Work to complete ->
From the listing below, return each line that includes "wrist".

Content starts

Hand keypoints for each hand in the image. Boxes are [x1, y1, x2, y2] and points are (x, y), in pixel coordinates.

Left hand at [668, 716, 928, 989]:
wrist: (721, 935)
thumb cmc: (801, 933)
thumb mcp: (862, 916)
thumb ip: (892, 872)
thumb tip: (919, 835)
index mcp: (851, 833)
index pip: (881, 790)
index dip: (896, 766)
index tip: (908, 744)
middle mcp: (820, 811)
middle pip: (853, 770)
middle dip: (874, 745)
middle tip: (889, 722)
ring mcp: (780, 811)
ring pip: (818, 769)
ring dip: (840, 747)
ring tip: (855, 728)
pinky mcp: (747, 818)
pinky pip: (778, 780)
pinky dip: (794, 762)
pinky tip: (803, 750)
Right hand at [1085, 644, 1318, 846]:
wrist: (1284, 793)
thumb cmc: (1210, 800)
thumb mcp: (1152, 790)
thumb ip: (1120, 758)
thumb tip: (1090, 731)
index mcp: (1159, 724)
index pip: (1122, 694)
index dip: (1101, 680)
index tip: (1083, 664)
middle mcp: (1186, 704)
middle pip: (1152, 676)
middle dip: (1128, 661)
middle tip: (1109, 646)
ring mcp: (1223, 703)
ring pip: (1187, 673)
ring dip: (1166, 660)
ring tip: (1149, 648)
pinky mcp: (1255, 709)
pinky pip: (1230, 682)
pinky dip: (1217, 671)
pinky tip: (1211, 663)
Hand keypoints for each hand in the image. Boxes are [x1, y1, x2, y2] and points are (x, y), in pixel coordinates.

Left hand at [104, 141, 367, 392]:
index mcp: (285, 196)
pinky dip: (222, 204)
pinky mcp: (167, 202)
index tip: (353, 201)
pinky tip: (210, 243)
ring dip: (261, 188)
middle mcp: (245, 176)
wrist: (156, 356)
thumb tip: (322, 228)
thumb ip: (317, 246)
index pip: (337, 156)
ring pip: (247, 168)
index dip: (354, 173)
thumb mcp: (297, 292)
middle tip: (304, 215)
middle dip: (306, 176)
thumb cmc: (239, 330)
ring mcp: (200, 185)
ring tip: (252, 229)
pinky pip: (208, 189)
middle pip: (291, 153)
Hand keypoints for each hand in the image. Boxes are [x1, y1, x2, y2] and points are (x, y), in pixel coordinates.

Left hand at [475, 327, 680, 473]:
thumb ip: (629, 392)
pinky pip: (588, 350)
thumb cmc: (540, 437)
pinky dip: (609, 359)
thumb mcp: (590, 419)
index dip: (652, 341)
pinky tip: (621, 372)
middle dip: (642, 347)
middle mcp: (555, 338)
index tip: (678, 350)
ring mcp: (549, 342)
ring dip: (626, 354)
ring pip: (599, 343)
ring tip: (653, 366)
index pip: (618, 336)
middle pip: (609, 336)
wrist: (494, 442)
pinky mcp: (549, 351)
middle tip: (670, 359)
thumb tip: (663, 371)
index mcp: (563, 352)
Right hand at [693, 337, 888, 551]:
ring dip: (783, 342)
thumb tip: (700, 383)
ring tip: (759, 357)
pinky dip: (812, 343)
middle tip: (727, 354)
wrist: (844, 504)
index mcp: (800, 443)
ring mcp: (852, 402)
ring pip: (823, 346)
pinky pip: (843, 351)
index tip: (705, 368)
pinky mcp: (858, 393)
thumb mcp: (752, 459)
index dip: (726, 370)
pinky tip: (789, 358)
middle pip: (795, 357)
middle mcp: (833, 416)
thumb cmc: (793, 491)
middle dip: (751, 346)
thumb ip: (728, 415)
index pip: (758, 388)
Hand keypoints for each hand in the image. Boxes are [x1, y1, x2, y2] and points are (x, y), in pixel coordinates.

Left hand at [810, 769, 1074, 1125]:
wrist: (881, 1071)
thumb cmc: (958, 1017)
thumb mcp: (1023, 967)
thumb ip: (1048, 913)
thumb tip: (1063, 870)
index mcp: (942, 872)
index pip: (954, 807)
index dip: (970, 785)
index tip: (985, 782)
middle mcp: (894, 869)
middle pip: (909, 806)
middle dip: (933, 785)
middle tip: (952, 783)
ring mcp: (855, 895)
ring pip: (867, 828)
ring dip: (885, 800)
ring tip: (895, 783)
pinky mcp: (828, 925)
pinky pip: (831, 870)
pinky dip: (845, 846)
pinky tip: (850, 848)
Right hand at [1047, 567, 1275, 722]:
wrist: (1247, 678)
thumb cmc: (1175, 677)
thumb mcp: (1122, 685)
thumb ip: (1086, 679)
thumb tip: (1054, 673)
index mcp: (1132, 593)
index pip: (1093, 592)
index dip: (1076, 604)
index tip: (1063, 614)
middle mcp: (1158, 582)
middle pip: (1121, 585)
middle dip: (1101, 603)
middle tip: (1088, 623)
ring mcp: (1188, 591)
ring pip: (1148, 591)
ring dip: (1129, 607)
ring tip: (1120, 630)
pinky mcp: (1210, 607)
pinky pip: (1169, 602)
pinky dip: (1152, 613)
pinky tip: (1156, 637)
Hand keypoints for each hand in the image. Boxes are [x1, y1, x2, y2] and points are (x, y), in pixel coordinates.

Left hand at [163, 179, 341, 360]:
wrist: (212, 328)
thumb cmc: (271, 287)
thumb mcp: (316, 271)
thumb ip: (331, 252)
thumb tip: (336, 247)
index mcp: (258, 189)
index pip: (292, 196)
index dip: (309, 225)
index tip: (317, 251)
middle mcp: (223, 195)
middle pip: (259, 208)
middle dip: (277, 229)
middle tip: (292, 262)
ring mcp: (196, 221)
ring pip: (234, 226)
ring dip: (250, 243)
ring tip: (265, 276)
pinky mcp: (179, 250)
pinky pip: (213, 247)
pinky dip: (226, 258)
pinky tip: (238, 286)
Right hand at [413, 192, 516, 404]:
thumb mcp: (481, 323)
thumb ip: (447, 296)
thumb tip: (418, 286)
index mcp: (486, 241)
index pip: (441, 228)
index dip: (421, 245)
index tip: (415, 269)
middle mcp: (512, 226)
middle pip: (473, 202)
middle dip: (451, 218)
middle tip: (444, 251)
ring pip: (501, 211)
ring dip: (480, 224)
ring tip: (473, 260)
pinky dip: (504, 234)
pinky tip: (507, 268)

Content ends

Task answer ->
wrist: (721, 935)
wrist: (1284, 793)
wrist: (156, 356)
wrist: (494, 442)
wrist: (844, 504)
wrist: (881, 1071)
wrist: (1247, 678)
wrist: (212, 328)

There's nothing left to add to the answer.